The New Zealand Jewish Community has gained a temporary exemption from a new animal welfare code that had effectively banned kosher slaughter of animals.

The commercial slaughter code introduced earlier this year requires all animals to be stunned before they’re killed.

The Jewish practice of shechita, which requires animals to have their throats cut without stunning, had been allowed under previous animal welfare rules.

The new code meant meat processed according to Jewish religious laws would have to be imported from Australia.

Last week, lawyers for representatives of the Jewish community filed legal proceedings against the Minister of Agriculture, seeking a restoration of the right to practise shechita in New Zealand.
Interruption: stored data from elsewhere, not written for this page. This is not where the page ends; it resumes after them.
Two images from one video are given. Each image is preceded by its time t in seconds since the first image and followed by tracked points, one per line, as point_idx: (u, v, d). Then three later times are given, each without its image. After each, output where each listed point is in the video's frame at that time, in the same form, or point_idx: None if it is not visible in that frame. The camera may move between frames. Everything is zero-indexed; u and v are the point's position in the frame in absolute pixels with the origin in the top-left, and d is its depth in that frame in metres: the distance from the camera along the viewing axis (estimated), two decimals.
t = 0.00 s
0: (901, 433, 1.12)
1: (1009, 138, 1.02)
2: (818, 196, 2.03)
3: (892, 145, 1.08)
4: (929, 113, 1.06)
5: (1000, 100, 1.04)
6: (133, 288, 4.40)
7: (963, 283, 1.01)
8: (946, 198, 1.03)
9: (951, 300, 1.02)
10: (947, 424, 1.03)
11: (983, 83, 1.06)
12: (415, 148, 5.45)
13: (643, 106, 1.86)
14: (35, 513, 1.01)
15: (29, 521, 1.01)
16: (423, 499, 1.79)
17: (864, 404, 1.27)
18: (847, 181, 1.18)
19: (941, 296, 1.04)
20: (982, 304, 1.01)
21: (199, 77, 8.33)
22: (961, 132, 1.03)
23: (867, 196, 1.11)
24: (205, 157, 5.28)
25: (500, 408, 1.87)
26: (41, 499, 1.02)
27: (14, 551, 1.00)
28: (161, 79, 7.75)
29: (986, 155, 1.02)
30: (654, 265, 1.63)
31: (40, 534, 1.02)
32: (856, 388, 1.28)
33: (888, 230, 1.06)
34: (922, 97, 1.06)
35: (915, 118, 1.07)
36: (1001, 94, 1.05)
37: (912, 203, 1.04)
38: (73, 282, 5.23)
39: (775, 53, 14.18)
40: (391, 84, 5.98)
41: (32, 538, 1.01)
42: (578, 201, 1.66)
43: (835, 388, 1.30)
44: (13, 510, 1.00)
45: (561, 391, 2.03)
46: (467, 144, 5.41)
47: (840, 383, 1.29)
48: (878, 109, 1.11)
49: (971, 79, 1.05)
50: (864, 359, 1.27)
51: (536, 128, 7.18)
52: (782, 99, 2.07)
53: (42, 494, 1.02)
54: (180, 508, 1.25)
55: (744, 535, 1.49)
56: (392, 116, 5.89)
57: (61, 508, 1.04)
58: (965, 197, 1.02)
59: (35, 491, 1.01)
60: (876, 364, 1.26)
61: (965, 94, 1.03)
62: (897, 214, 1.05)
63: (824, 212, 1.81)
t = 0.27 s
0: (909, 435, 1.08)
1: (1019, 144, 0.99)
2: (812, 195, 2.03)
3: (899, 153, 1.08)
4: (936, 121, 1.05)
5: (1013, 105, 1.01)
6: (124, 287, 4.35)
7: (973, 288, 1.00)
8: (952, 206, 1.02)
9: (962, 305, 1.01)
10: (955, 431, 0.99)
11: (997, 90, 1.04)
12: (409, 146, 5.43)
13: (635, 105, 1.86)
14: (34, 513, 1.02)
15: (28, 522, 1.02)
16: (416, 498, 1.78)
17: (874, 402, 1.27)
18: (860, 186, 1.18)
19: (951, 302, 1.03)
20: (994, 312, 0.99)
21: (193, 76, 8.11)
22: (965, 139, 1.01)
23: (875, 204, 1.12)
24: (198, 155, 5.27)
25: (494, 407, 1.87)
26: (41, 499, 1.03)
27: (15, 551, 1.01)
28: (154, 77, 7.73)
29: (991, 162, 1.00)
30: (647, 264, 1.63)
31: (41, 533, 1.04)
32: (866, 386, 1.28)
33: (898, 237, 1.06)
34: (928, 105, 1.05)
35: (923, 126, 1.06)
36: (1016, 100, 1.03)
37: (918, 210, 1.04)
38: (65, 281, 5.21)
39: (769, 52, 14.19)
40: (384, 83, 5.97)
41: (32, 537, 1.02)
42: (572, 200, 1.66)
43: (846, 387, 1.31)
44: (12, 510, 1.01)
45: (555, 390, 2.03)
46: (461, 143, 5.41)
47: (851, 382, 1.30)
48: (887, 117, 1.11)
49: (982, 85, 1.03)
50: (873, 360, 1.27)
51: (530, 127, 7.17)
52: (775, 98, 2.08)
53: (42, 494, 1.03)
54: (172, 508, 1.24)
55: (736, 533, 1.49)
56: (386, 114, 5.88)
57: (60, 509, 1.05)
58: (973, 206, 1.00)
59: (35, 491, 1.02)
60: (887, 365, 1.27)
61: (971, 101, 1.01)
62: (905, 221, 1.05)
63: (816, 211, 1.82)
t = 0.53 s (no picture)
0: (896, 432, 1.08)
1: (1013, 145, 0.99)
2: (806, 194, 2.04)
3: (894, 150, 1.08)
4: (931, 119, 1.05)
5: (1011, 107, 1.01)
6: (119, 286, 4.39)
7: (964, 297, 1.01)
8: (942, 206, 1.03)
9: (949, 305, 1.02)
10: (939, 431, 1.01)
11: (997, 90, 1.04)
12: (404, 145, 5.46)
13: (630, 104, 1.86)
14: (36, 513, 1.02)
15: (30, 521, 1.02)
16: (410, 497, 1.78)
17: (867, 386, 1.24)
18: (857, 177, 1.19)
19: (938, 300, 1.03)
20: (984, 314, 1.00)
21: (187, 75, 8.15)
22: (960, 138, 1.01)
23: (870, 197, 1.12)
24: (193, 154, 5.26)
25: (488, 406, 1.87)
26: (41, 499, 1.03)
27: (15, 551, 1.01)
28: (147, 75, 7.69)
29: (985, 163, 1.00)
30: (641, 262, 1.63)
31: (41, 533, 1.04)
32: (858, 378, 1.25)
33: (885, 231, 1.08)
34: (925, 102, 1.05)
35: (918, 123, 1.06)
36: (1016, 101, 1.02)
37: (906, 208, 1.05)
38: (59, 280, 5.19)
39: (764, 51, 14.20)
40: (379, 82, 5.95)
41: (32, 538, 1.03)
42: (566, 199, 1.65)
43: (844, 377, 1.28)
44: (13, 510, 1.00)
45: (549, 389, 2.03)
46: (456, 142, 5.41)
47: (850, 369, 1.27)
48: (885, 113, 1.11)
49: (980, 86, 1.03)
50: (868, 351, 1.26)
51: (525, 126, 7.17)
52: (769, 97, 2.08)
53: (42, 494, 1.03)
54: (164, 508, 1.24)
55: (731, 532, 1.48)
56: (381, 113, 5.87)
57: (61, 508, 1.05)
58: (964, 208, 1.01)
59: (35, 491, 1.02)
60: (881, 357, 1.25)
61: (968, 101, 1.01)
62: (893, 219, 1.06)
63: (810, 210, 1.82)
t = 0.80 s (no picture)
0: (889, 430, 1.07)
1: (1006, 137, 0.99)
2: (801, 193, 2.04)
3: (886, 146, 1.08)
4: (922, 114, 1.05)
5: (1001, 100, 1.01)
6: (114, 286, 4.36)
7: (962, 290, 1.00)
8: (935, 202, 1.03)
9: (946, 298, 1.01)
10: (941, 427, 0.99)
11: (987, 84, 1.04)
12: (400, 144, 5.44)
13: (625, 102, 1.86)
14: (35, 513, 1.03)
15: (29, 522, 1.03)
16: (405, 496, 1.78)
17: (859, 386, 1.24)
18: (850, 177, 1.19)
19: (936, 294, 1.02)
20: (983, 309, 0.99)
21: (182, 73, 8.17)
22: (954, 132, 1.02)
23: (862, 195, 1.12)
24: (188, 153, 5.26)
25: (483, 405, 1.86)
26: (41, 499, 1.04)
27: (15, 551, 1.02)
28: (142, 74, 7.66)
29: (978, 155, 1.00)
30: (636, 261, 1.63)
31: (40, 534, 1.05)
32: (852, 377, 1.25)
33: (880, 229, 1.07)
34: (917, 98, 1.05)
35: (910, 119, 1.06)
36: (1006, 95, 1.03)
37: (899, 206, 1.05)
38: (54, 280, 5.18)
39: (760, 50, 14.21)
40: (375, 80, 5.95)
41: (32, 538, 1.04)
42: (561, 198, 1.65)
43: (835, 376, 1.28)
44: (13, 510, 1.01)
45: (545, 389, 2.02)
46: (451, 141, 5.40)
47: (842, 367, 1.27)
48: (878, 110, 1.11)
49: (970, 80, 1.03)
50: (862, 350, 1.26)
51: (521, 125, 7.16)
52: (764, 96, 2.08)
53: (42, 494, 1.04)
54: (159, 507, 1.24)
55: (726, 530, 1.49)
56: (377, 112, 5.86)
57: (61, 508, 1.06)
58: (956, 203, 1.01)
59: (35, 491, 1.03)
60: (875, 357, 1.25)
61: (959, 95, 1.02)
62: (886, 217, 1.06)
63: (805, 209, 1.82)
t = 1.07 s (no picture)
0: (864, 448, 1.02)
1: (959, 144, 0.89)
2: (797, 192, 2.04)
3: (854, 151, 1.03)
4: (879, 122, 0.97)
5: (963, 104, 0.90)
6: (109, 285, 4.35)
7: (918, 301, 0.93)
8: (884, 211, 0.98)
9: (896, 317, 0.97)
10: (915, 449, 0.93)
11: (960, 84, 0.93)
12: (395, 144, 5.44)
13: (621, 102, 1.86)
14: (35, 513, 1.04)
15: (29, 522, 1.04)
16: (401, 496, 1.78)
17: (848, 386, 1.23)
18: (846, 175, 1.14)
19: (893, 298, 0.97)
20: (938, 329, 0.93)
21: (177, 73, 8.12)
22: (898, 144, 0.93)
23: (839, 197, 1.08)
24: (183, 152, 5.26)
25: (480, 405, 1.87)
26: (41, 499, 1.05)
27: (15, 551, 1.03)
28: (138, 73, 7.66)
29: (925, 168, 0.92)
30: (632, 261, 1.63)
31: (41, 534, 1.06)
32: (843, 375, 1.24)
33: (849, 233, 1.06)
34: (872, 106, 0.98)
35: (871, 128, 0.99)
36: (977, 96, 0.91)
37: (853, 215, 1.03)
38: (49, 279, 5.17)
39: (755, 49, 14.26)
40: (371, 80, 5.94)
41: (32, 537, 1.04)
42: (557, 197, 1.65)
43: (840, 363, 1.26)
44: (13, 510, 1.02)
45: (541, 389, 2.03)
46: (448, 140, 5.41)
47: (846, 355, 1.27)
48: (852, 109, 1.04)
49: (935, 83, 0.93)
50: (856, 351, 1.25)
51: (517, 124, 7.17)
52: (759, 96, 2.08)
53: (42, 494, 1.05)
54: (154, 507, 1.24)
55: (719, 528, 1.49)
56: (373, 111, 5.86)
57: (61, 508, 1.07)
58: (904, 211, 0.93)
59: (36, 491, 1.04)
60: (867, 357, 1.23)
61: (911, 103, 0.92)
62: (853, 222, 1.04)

A Jewish community spokesperson, David Zwartz, says an agreement for interim relief from the code was reached in court on Monday which will allow the practice of shechita until the matter comes to trial – likely to be next year.

(Source: Radio New Zealand)



One Response

  1. It’s my understanding that even the importation of non-pre-stunned meat is limited under the stunning new “rights” law, and that kosher chicken would not be allowed into the country at all.

    You know, at the end of the day, chicken soup is not a life or death issue. But there is something fundamentally and obviously ridiculous with a government limiting its citizens’ food supply on the basis of unprovable presumptions about the manner in which animals prefer to perish.